▶ What you should do:
Can you copy out, word for word, the lines below, starting with the line that contains "common name: Purple chokeberry" and running through the last line of the records?

▶ Available records:

--- BEGIN ---

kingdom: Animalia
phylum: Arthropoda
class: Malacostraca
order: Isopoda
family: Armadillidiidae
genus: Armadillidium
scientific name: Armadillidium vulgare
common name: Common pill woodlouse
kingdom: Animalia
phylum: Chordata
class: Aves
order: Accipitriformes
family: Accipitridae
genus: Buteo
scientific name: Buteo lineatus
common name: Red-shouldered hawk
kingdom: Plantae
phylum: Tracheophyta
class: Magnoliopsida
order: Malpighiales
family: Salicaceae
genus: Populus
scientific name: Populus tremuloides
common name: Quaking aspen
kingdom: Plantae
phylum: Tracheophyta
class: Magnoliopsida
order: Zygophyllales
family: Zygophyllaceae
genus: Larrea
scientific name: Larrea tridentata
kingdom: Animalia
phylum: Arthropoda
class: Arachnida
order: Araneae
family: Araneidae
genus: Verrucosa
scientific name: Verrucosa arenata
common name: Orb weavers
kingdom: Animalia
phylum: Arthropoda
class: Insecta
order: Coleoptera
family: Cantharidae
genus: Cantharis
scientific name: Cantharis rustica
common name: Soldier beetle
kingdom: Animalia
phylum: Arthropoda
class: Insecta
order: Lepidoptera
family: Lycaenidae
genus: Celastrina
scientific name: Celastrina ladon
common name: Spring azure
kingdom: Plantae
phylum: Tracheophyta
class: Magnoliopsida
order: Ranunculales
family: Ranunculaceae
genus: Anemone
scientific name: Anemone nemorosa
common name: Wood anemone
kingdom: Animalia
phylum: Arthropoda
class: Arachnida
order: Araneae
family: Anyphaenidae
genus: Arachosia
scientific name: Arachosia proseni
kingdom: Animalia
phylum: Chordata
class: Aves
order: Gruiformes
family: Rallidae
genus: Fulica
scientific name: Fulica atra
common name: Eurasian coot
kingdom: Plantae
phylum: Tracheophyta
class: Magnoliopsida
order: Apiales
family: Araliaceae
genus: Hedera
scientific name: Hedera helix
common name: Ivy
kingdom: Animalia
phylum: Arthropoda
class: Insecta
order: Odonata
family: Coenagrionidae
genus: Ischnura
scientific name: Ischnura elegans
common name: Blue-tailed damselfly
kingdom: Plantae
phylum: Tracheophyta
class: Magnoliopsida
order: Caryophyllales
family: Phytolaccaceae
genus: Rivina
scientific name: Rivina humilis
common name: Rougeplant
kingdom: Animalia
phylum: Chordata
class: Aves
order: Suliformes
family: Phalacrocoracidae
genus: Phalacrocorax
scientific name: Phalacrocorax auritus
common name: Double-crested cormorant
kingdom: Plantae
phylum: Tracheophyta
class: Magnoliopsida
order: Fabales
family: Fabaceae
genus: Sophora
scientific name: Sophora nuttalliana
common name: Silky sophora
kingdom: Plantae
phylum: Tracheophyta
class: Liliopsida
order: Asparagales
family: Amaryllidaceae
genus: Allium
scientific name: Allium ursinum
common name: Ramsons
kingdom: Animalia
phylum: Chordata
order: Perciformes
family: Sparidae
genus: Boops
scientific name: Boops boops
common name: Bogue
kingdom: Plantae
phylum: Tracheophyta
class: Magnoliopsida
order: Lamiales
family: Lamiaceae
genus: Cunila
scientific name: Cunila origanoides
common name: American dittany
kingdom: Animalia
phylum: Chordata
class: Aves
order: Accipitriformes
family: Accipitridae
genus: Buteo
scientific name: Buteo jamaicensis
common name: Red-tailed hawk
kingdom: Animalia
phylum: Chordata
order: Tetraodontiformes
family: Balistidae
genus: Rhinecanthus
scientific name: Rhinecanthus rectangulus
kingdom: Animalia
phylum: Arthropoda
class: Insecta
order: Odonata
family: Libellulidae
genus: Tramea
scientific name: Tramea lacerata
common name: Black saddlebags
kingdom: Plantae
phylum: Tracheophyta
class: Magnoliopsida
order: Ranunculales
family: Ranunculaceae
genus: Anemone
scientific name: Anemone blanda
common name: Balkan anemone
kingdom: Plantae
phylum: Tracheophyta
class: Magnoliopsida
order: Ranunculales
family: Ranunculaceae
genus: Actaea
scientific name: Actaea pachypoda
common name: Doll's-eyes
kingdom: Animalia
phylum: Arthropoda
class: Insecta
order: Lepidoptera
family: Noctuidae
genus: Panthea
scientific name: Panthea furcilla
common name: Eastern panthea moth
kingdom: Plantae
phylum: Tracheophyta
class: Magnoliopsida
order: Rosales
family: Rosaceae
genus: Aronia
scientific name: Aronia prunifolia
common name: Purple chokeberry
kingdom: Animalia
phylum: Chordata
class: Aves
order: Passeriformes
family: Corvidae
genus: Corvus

--- END ---

▶ Solution to this exercise:
common name: Purple chokeberry
kingdom: Animalia
phylum: Chordata
class: Aves
order: Passeriformes
family: Corvidae
genus: Corvus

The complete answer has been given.